DeNAがゲームAIに使用される技術でアルゴリズムを開発

そこで、熟練技術者による燃料運用のスケジューリング作業を自動化することを目指し、DeNAがアルゴリズム開発に着手。一般的にゲームAIに用いられる、「膨大な組み合わせの中から最適なものを探索する」技術を導入し、アルゴリズムを構築しました。

その結果、熟練技術者が半日程度を要する燃料運用スケジューリング作業を、わずか数分程度で自動出力し、期間にして4ヶ月先までのスケジュールを自動で作成することが可能に。経験の浅い技術者でも簡単に扱える燃料運用最適化システムの開発について目処が立ったといいます。
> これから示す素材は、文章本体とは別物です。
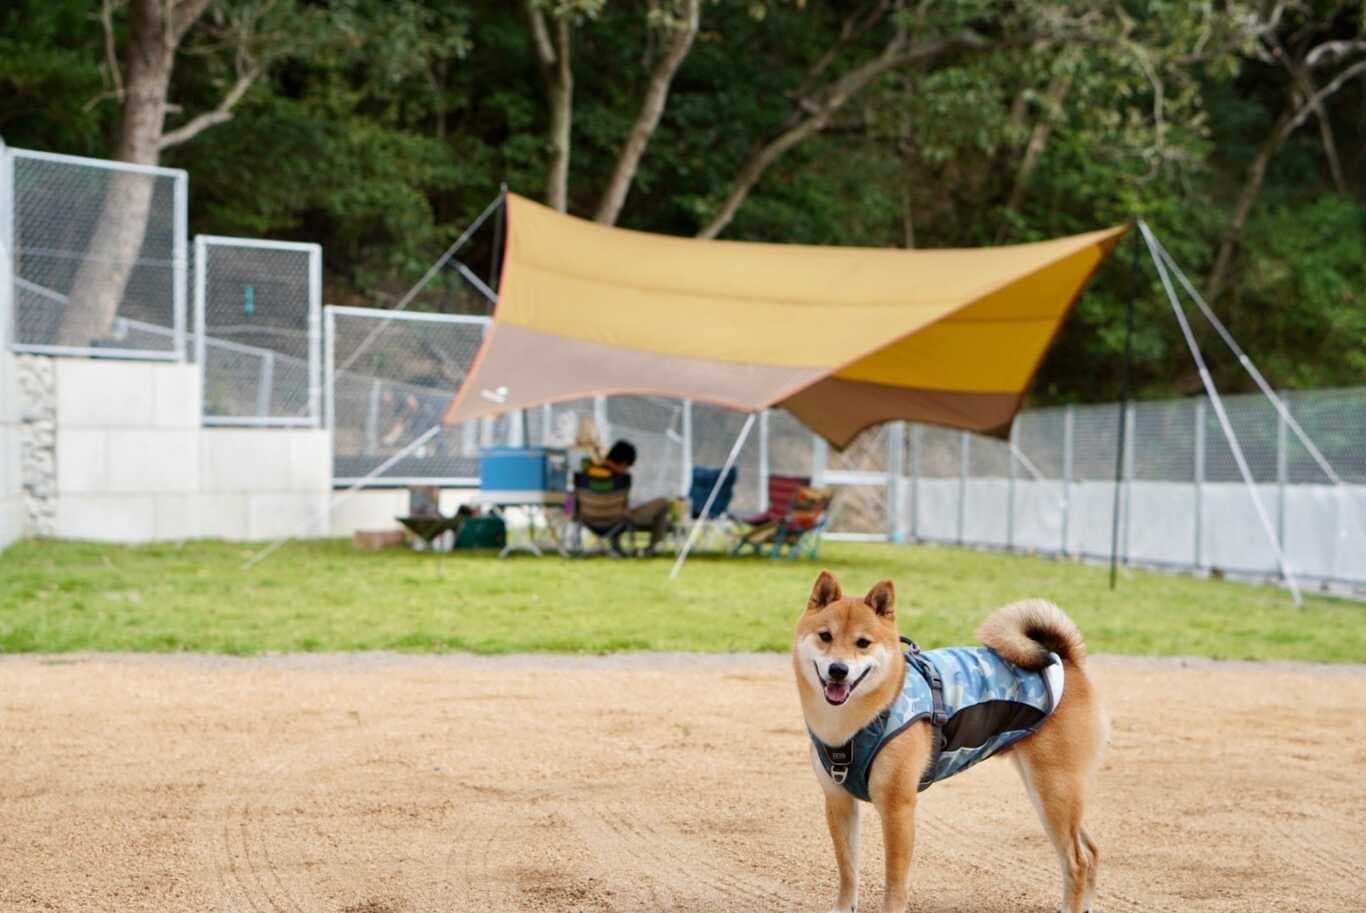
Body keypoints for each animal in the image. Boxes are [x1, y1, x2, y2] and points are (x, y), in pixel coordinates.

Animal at [797, 574, 1103, 907]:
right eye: (825, 636)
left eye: (863, 643)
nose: (838, 670)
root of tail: (1065, 659)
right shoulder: (839, 801)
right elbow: (848, 871)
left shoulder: (897, 807)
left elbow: (894, 883)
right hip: (1054, 791)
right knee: (1090, 851)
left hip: (1054, 789)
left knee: (1077, 860)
このアルゴリズムは、原材料受入から製品生産までのプロセスを持つ幅広い分野でのスケジューリングへ適用が期待できることから、2020年代前半を目標に、関西電力が提供する「K-VaCSⓇ (ケイバックス)」のサービスのひとつとして共同で外販に向けて動いていくとのこと。

具体的には、以下のスケジュールを想定しています。

  • 2019年度:システムの実用化に向けた共同開発および検証
  • 2020年度:システムの本格開発、舞鶴発電所での本格運用開始
  • 2020年代前半:関西電力が提供する K-VaCS のソリューションとして外販開始

石炭火力発電所だけでなく、スケジューリングが必須となるさまざまな業界で横展開できそうなこのシステム。
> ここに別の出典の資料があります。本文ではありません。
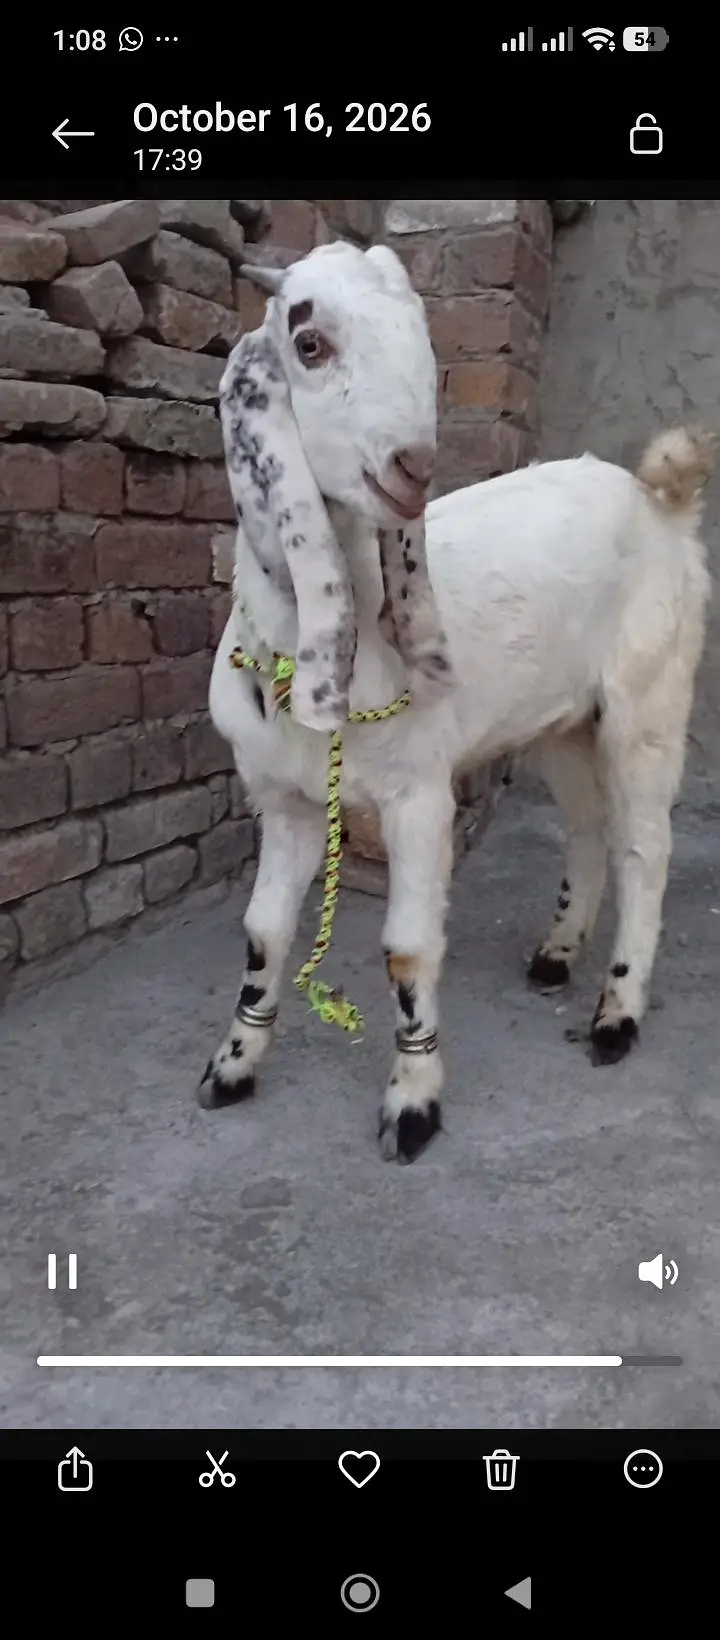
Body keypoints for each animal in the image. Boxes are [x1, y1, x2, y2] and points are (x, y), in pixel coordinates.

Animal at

製品の需要予測アルゴリズムと組み合わせれば、需要予測→売上計画→発注など、製造業や小売店舗のマネージャー、仕入れ担当が行うような業務はほぼAIで完結するかもしれません。

DeNAは1月にも中国における画像認識のトップ企業 SenseTimesと協業を発表しており、動きが活発です。豊富なAI人材を活かしてさまざまな業界のトップ企業と提携し続けるDeNA。今後も注目していきます。